Synovial sarcoma is also composed of heterogenic cells that express biomarkers differently. The histological diagnosis of this tumour requires an examination of structural tissue rather than cells, especially in the biphasic type of synovial sarcoma, because the shape of cells are not characteristic. This probably explains the lower diagnostic accuracy observed for these tumours in our study. Unfortunately, needle biopsies of synovial sarcomas cannot be avoided, because their imaging findings are unpredictable. However, needle biopsy is often attempted because a tumour mass is located near a joint or neurovascular structure and it is not amenable to surgical biopsy due to the risk of contamination. We suggest that FISH analysis could improve the diagnostic accuracy of core needle biopsy for synovial sarcomas when cytological diagnosis is difficult and when synovial sarcoma is suspected after needle biopsy of a soft tissue tumour.

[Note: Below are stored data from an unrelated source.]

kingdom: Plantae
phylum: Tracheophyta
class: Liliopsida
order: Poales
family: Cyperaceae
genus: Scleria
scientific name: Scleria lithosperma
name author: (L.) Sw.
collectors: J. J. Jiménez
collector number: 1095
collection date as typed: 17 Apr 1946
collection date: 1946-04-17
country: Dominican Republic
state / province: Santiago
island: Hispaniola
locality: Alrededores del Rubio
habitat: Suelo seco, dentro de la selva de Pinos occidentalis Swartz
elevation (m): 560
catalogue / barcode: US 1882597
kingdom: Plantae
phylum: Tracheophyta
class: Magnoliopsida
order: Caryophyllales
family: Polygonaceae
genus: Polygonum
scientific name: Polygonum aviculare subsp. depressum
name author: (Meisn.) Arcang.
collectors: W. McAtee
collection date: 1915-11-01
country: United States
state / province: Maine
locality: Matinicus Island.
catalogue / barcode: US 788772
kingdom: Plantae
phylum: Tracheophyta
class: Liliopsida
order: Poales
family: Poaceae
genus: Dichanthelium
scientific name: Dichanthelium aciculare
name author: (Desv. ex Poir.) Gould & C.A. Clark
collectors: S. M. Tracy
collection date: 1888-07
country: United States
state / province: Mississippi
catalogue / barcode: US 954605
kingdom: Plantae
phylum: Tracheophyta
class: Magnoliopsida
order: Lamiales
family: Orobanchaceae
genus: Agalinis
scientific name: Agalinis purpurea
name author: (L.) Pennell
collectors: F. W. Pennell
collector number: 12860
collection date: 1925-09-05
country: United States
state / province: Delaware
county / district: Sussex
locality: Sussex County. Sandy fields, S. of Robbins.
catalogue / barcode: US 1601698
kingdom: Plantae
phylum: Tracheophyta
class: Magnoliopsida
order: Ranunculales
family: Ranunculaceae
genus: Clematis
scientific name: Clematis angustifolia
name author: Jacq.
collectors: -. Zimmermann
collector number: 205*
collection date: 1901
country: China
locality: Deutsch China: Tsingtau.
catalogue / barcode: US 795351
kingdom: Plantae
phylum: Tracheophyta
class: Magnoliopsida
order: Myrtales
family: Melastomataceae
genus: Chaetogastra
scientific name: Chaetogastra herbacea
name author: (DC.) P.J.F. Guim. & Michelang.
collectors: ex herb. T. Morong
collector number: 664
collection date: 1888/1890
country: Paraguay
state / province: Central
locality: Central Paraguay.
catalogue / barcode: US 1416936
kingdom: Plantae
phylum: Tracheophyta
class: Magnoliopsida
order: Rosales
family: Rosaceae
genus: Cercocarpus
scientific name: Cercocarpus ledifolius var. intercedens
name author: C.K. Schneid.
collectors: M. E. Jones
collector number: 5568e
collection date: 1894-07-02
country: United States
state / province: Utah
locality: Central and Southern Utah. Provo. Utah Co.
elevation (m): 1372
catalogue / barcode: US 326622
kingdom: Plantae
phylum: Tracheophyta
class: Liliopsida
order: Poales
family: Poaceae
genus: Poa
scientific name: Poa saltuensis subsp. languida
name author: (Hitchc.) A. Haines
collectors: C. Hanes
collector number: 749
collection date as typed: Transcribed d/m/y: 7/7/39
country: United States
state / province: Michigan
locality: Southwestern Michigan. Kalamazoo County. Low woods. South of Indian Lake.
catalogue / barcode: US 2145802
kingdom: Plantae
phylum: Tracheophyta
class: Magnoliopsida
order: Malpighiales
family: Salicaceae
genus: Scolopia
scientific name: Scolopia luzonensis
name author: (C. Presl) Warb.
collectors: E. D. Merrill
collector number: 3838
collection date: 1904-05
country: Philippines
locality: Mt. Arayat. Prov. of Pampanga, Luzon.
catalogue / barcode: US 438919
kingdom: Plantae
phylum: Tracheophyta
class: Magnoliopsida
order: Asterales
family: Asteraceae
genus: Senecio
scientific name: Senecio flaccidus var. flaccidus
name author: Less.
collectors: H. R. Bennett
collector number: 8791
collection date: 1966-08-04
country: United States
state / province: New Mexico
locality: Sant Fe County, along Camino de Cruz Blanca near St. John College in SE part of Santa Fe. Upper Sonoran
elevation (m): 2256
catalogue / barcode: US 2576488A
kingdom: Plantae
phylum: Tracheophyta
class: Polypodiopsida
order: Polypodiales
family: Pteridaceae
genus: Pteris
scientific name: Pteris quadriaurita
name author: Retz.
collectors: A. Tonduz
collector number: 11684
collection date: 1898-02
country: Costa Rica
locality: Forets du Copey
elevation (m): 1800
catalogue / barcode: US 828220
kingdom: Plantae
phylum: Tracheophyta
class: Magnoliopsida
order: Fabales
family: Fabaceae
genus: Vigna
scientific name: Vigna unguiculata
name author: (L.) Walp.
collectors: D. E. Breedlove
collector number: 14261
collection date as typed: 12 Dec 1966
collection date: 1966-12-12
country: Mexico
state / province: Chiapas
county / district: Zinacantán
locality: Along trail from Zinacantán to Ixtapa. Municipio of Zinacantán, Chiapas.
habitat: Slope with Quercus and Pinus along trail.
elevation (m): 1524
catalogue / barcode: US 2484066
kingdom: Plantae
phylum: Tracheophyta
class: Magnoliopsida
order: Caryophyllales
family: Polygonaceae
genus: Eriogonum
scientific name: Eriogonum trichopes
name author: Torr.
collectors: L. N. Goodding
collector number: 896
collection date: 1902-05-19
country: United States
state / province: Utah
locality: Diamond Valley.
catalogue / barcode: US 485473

Schwannoma and haemangioma were found to have lower diagnostic accuracy. The heterogenous nature of these tumours also hampers histological diagnoses. Wu et al. reported that haemangioma has a low diagnostic yield, because it is difficult to determine the tissue architecture of a whole tumour by needle biopsy [14].

The diagnostic outcome of needle biopsy for musculoskeletal tumours varies and is largely dependent on tumour type. When tissue architecture is needed to make a histological diagnosis, needle biopsy struggles to achieve diagnostic accuracy, and thus, it cannot be performed indiscriminately. MRI may help exclude heterogenous soft tissue tumours unsuitable for needle biopsy. Furthermore, a musculoskeletal team approach, including an orthopaedic surgeon, a radiologist and a pathologist, should be used to determine the manner in which a core needle biopsy is performed. This will decrease the cost and time required to diagnose musculoskeletal tumours by avoiding unnecessary core needle biopsies.